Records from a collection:
_ _ _ _ _
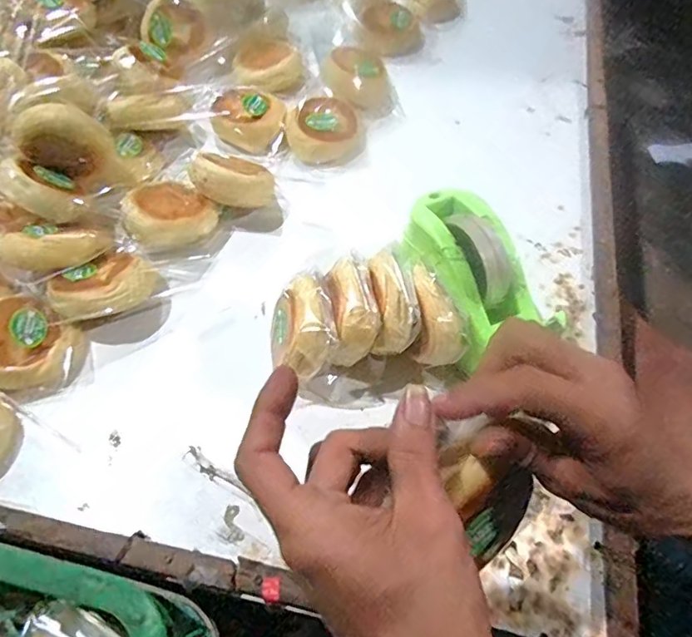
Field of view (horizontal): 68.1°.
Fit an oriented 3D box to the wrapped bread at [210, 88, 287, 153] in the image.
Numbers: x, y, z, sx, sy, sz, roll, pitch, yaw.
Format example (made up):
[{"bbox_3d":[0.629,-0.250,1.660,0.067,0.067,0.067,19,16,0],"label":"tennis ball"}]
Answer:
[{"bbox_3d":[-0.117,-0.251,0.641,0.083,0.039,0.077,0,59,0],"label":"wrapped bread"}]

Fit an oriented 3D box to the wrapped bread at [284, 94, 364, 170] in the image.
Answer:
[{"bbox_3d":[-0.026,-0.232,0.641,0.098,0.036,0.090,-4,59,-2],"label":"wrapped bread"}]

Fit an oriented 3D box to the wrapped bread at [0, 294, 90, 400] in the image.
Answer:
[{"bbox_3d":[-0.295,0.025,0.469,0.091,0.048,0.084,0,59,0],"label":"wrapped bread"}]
_ _ _ _ _
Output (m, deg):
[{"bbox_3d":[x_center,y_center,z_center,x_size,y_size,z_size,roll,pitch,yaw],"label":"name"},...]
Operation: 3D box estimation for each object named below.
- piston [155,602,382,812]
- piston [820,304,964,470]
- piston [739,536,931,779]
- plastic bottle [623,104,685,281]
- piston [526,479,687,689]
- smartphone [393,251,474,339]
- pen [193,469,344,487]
_ _ _ _ _
▶ _What you will do_: Count every line that holds the word "piston" in the entries, and state the result alone.

▶ _Answer space_: 4